Про Волгу, берега и годы — страница 20 из 67

Истоки резьбы и литья — в городецкой древности.

Машинально читаешь на перекрестках: "ул. А. Невского", "ул. А. Рублева"… Постойте, так ведь Александр Невский не раз наезжал в Городец и встретил свой смертный час за оградой здешнего Федоровского монастыря! Рублев же, великий Андрей Рублев, вот как помянут в записи о живописцах собора Благовещения в Московском Кремле: "А мастеры бяху Феофан иконик Гречин да Прохор старец с Городца да чернец Андрей Рублев". Названный после Феофана Грека городецкий старец Прохор был учителем, а позднее помощником Рублева. "Успение" и "Вознесение" в кремлевском соборе — его работа.

Федоровский монастырь, где умер Невский и писал иконы старец Прохор, к сожалению, не уберегли. Осталось кое-что, но так мало, что и реставрировать в сущности нечего.

Изображение же монастыря сохранилось. Писано оно псаломщиком села Лисья Поляна Вуколом Федоровским.
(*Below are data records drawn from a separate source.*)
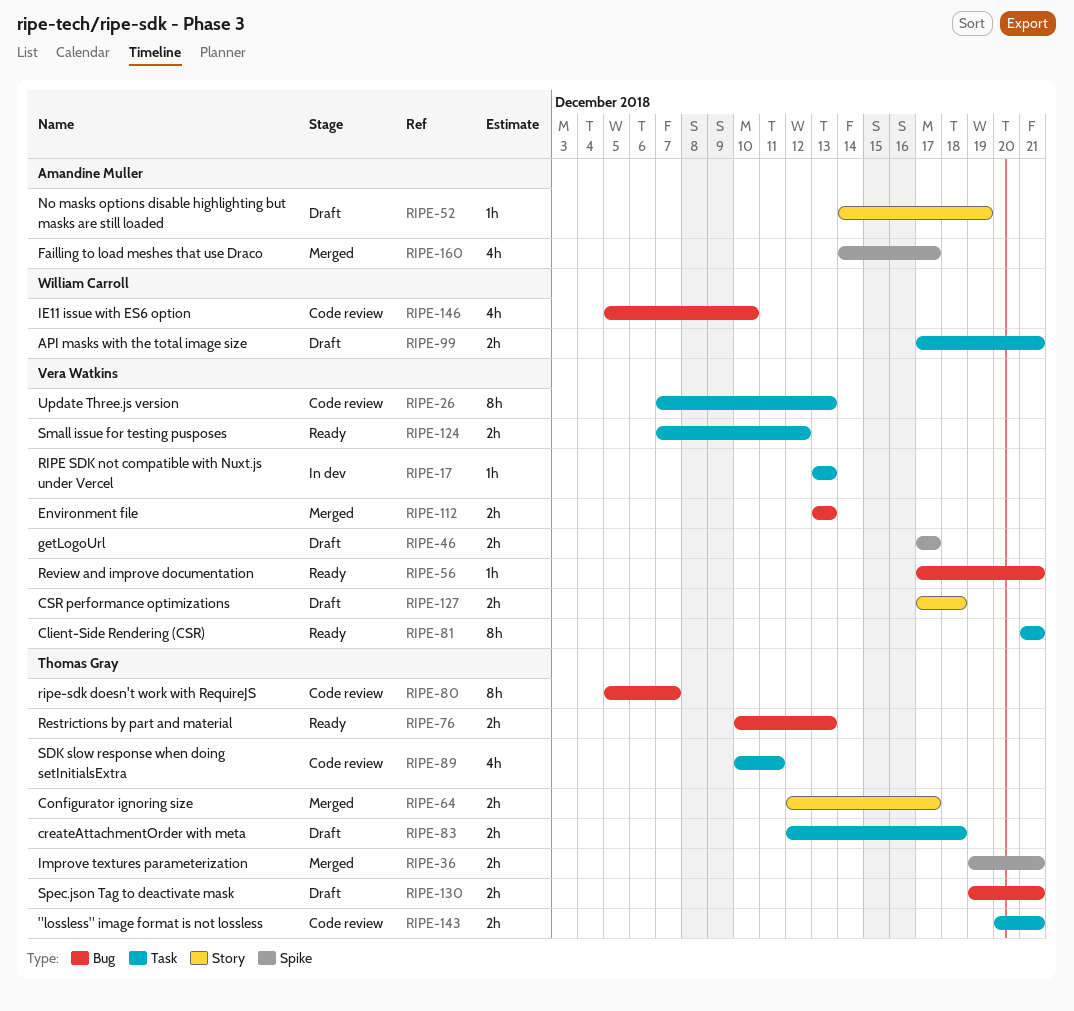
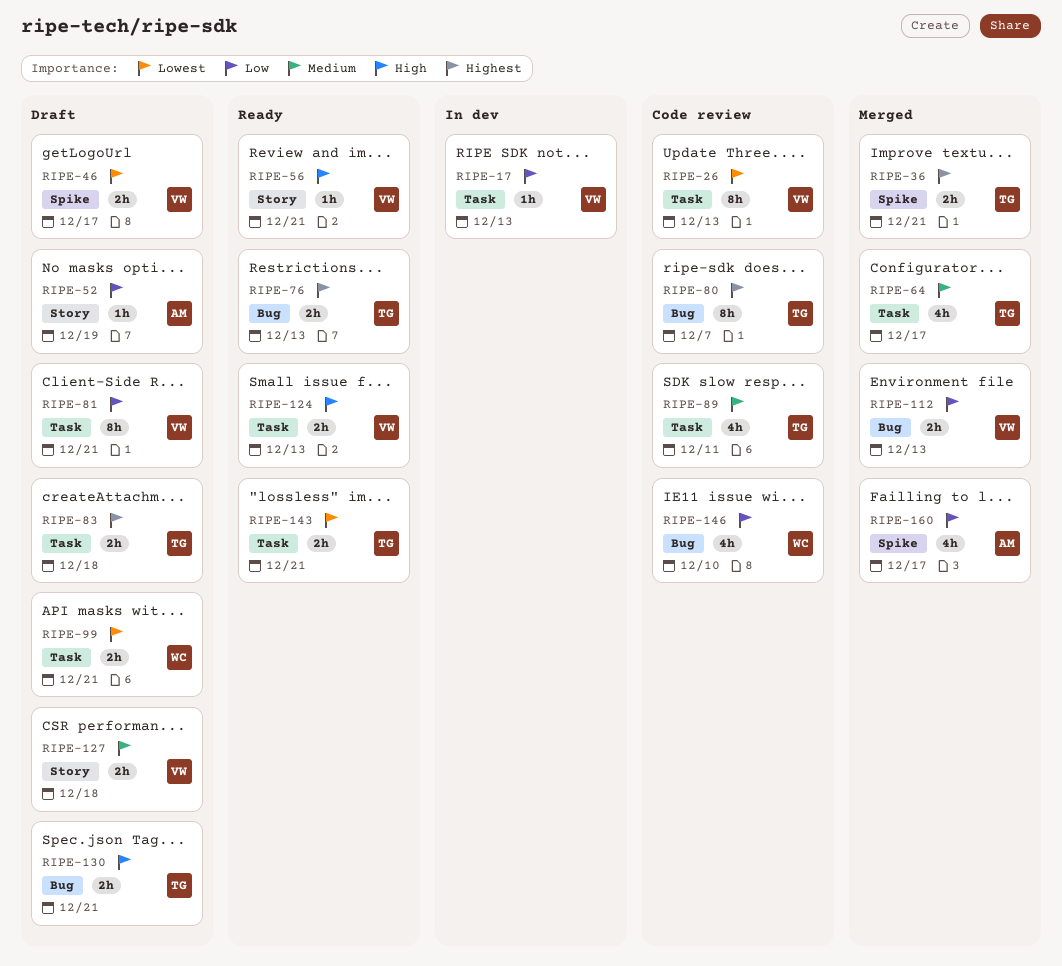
RIPE-56, label: Bug -> Story
RIPE-64, label: Story -> Task
RIPE-64, estimate: 2h -> 4h
RIPE-81, status: Ready -> Draft
RIPE-124, due: Dec 12 -> Dec 13
RIPE-143, status: Code review -> Ready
В городецкой округе художниками были не только псаломщики, но и крепостные крестьяне, бурлаки, плотники. Городецкий житель Токарев-Казарин зарабатывал на хлеб сапожным ремеслом, а по ночам мастерил резную горку; ее берегут теперь, как сокровище искусства.

— Здесь исстари умели украшать быт, состязались у кого дом наряднее, привлекательнее. Не просто пекли пряники, но делали формы для теста столь диковинные, с такой буйной фантазией, что стал городецкий пряник ходким приманчивым товаром, купцы развозили его с Нижегородской ярмарки по всей матушке-Руси, закупали для Тегерана и Стамбула. Были пряничные доски-формы с вырезанными пароходами, у которых из всех труб дым валит, и волны вокруг; а на других — колесницы, павлины, паровозы и еще надписи: "Дарю Зине", "Дарю Мане".
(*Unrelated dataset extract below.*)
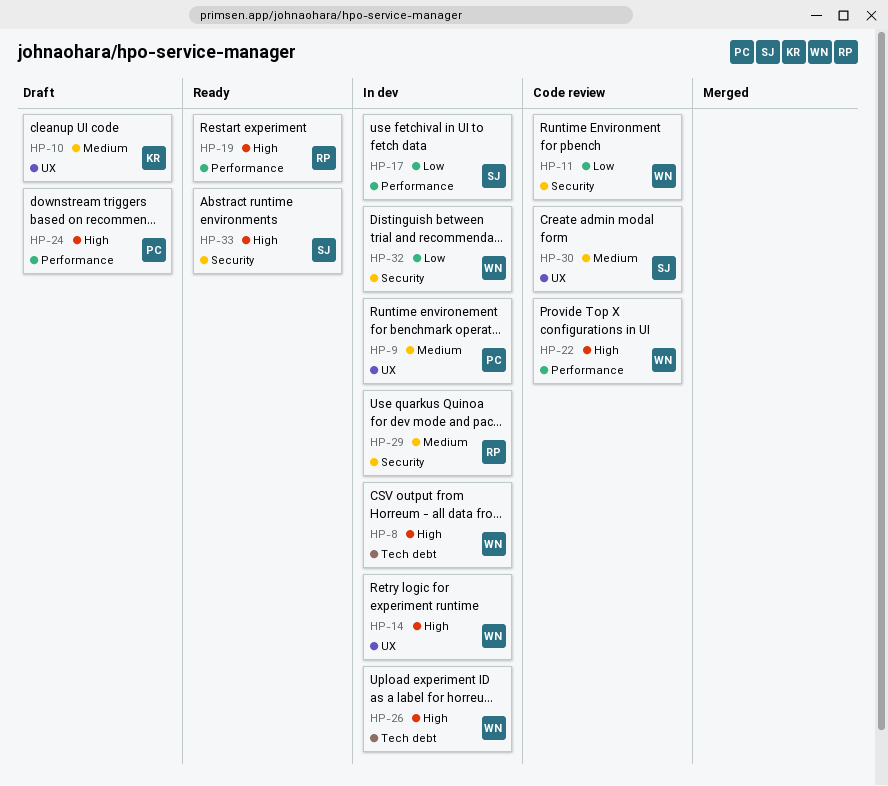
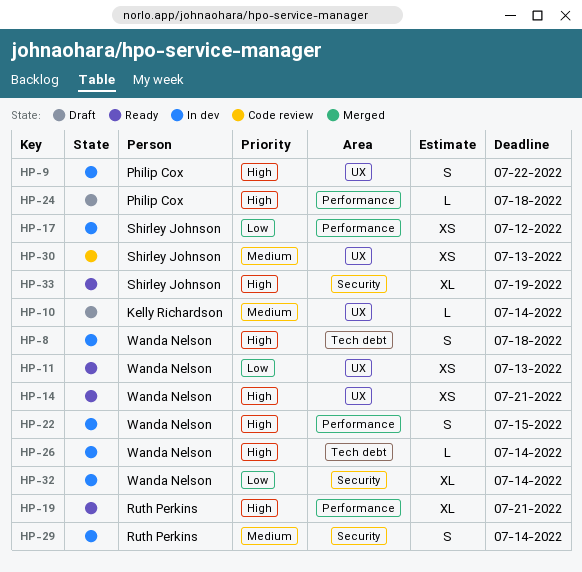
HP-9, priority: Medium -> High
HP-11, status: Code review -> Ready
HP-11, label: Security -> UX
HP-14, status: In dev -> Ready
HP-22, status: Code review -> In dev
Ну, ладно, пряники — дело торговое. Но вот обыкновенный валёк, каким до изобретения стиральных досок и стиральных машин прачки колотили мокрое белье. Вещь бытовая, не напоказ. И все же Городецкий умелец покрыл верхнюю его сторону резьбой, резьбу раскрасил, а ручку сделал в виде человеческой руки с пальцами, сжатыми в кулак. Ткацкие станки тоже покрыты резьбой. О дугах и говорить нечего — вещь заметная, как можно не изукрасить ее всю и росписью и резьбой: пусть добрые люди любуются!

Городецкая глухая резьба — трудоемкое искусство деревянного барельефа. Сюжеты резчики брали разные. Часто изображалась, например, "фараонка" — фантастическая полуженщина-полурыба, речное божество с чешуйчатым туловищем и причудливо закрученным хвостом. Но фризы с "фараонкой" теперь редкость. Глухая резьба с годами была заменена прорезной, когда рисунок выпиливался по трафарету на гладкой доске. Это проще, быстрее.
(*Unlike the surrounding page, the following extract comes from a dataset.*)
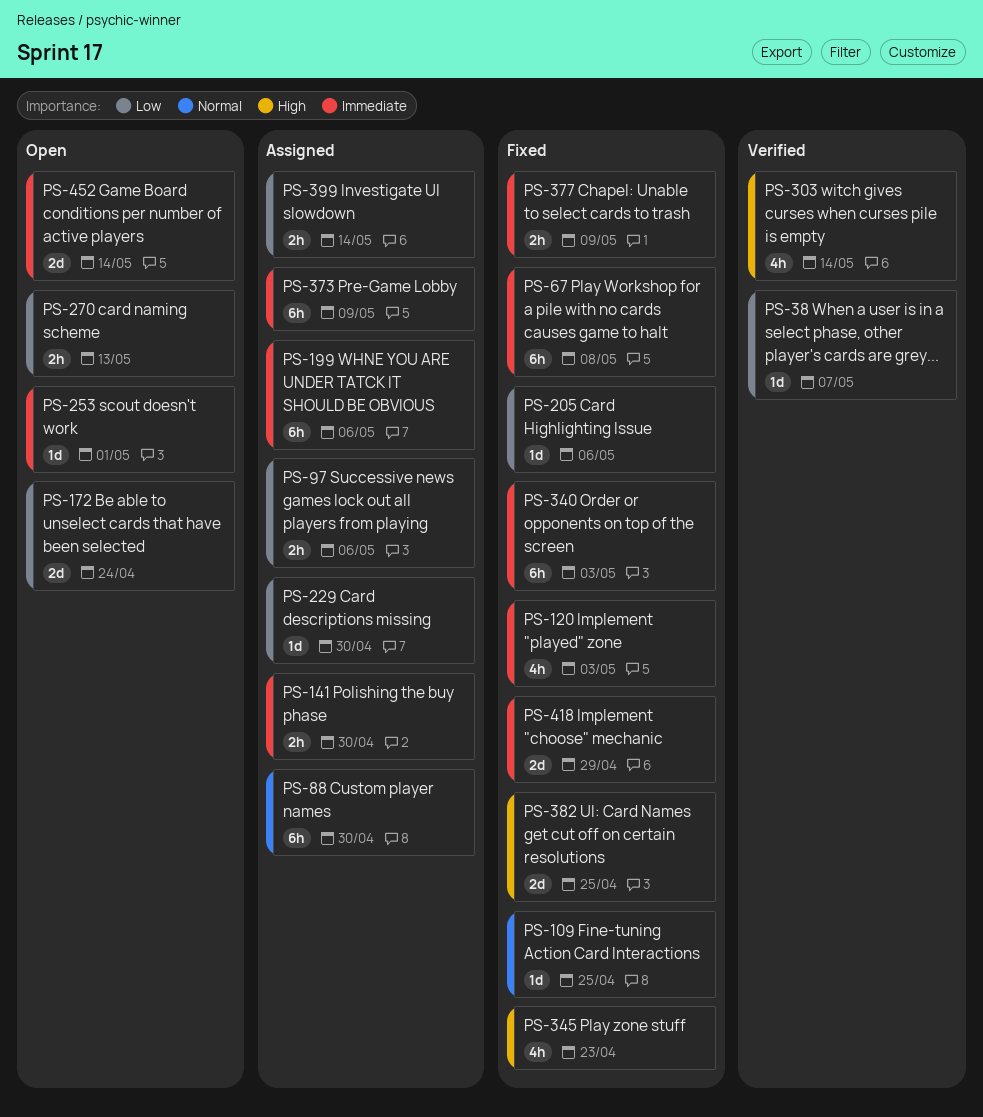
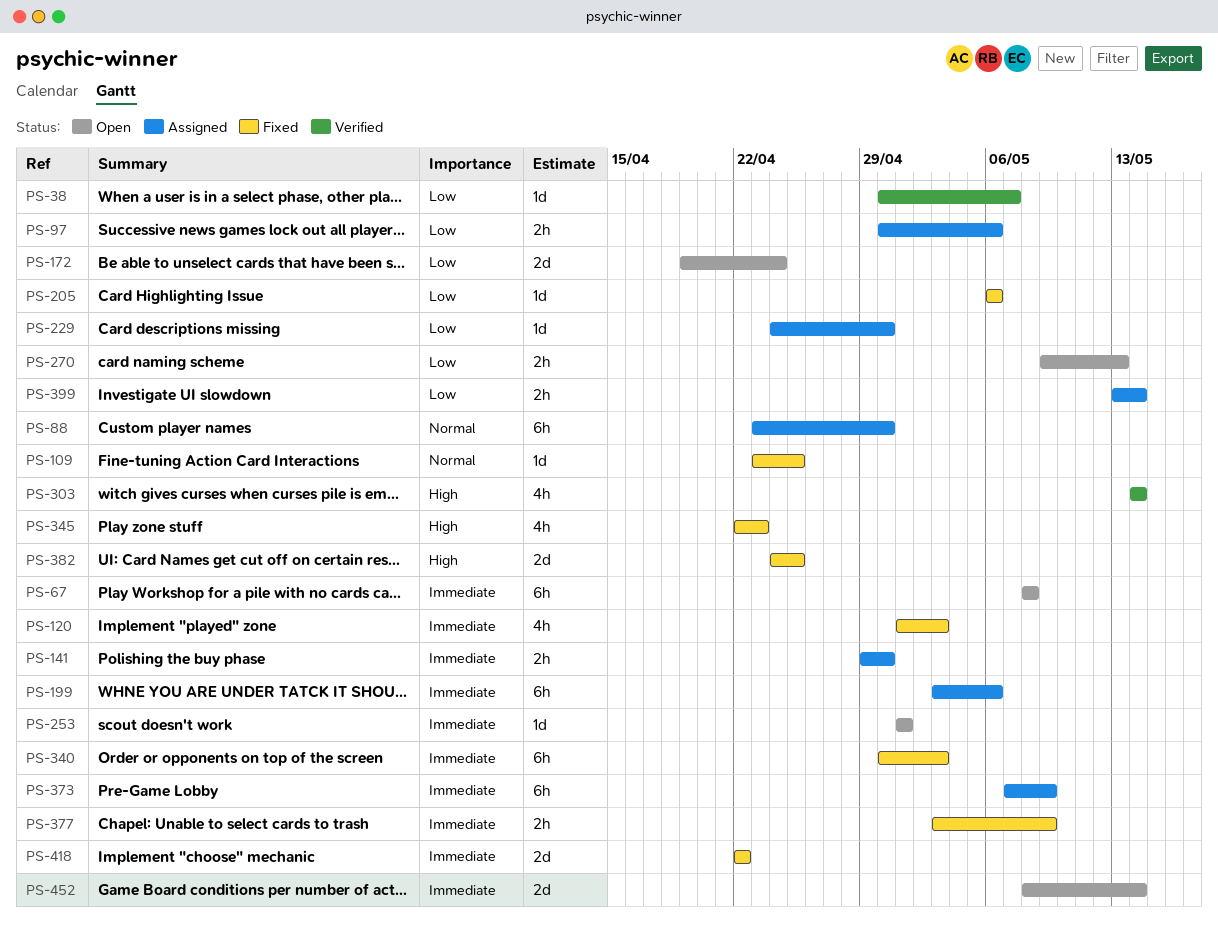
PS-67, status: Fixed -> Open
PS-418, due: Apr 29 -> Apr 22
Роспись в Городце своеобразная, не похожая, скажем, на хохломскую: другие краски, другой орнамент. Одно время дело это совсем замерло, захирело, потом здешние мастера снова взялись за кисти. Особенную известность получила городецкая роспись после международной выставки в Монреале. Понадобились восторги в Канаде, чтобы подтолкнуть кое-кого на Волге.

Расписанные Городецкими мастерами изделия стали модным товаром в магазинах сувениров. В местном музее жалуются:

— Мы просили для экспозиций. Дали остатки, что поплоше. Лучшее все пошло за границу. Спрос, говорят, очень большой.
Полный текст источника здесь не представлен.